Binnington’s story has become an instant legend. Unforgettably, he backstopped the Owen Sound Attack, a last-place team the year before, to an OHL title as 17-year-old in 2011… well, maybe not so unforgettably because it seemed that the Blues management team had forgotten about him in their system. He was for stretches an occasionally used back-up in the AHL and seemed to reach a breaking point with the organization when he refused assignment to East Coast Hockey League before the 2017–18 season and was loaned out of the organization to the Bruins’ AHL affiliate in Providence. Feeling slighted by St Louis’ management, Binnington had his best professional season. This post-season could be a great last chapter to a Horatio Alger story. But the underlying truth is less inspirational. “His arrival coincided with us playing well,” Armstrong says. “That’s the way it really timed out. He had a fabulous run, no doubt, but timing had a lot to do with it.”
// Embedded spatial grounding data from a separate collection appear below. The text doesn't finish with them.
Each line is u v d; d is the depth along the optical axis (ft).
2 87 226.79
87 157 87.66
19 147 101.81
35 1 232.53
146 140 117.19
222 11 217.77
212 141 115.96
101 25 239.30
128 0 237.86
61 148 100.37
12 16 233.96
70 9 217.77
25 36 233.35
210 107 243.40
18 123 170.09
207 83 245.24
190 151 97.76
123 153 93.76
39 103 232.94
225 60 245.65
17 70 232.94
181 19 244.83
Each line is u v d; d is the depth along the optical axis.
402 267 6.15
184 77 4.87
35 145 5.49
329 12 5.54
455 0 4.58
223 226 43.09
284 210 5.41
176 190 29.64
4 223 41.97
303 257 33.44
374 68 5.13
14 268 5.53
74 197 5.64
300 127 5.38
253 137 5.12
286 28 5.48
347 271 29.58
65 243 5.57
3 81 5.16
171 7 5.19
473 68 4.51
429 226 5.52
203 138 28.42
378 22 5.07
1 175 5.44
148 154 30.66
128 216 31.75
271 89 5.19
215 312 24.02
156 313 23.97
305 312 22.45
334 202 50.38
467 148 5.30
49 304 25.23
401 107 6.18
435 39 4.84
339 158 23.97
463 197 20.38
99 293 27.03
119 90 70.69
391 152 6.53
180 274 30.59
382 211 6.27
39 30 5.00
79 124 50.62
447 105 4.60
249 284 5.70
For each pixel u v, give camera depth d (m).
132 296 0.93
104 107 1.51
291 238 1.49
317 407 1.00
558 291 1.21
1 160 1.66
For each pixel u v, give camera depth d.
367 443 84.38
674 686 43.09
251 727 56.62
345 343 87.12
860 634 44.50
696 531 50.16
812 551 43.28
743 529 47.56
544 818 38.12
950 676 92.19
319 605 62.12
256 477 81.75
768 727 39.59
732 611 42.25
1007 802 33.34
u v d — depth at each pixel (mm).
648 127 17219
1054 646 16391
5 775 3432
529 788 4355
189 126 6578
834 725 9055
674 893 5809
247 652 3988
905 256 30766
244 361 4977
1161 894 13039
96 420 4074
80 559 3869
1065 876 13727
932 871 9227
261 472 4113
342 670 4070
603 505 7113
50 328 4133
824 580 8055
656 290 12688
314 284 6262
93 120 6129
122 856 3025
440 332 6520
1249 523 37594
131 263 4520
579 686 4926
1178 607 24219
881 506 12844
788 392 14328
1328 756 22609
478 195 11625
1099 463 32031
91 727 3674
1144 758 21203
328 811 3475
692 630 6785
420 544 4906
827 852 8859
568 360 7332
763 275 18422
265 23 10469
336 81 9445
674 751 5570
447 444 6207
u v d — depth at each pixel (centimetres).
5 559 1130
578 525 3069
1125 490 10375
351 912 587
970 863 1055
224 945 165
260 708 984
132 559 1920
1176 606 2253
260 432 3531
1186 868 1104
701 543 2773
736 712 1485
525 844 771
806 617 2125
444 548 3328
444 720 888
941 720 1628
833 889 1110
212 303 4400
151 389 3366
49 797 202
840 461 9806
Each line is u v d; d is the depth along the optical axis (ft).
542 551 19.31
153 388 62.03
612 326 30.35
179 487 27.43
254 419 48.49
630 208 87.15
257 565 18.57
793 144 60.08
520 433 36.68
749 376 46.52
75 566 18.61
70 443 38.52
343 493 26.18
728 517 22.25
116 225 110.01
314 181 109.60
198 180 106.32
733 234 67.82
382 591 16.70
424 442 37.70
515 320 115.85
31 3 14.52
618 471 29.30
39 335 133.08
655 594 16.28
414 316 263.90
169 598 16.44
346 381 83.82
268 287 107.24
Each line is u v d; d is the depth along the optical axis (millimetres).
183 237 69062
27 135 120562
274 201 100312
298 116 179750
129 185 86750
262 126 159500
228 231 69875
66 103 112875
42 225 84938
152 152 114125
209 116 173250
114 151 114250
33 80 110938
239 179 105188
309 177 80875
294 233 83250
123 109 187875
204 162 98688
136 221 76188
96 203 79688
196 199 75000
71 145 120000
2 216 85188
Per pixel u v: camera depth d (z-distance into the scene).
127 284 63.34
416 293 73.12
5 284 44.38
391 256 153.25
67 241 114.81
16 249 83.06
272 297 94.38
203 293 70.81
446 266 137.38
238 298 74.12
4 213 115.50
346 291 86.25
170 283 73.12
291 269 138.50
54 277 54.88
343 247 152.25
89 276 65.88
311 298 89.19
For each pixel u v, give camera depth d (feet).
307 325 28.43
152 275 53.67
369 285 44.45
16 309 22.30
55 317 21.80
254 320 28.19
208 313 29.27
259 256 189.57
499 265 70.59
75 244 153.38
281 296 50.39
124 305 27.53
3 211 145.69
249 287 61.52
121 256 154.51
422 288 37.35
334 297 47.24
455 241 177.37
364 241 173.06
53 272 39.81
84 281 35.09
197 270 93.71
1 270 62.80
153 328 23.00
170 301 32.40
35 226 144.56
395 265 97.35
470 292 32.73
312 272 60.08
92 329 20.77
With a 13–1–1 record, a .937 save percentage and four shutouts through his first 15 starts, Binnington fully usurped Allen. But, as Armstrong notes, he came along during that stretch when the Blues headed out on the road, took Berube’s messaging to heart and tightened up play without the puck in their own end. Despite their disastrous first three months, they wound up allowing 28.6 shots per game, the fourth lowest in the league for 2018–19. In all, Binnington faced 25 shots or fewer in 17 of 30 starts, which no doubt helped him toward his 24–5–1 record and 1.91 goals-against average.
Not to suggest that Binnington was simply lucky and along for the ride, he wasn’t and isn’t — he might have played his best 60 minutes in the playoffs in Game 4 against San Jose, stopping 29 of 30 shots in a 2-1 in St Louis win. Still, the notion he saved the Blues’ season overstates and oversimplifies. What is much harder to exaggerate is how desperately St. Louis slumped in the first half of the season. O’Reilly might have been alone among the core talents in not being a disappointment, matching his career high with 28 goals for the season, finishing the year with a plus-22 in a lineup with no other forward better than plus-8. “Centre was an obvious area where we needed an upgrade and he was the player that he was advertised to be, no doubt,” Armstrong says. “He’s a 200-foot player that a coach can fall in love with and put him out there in any situation.”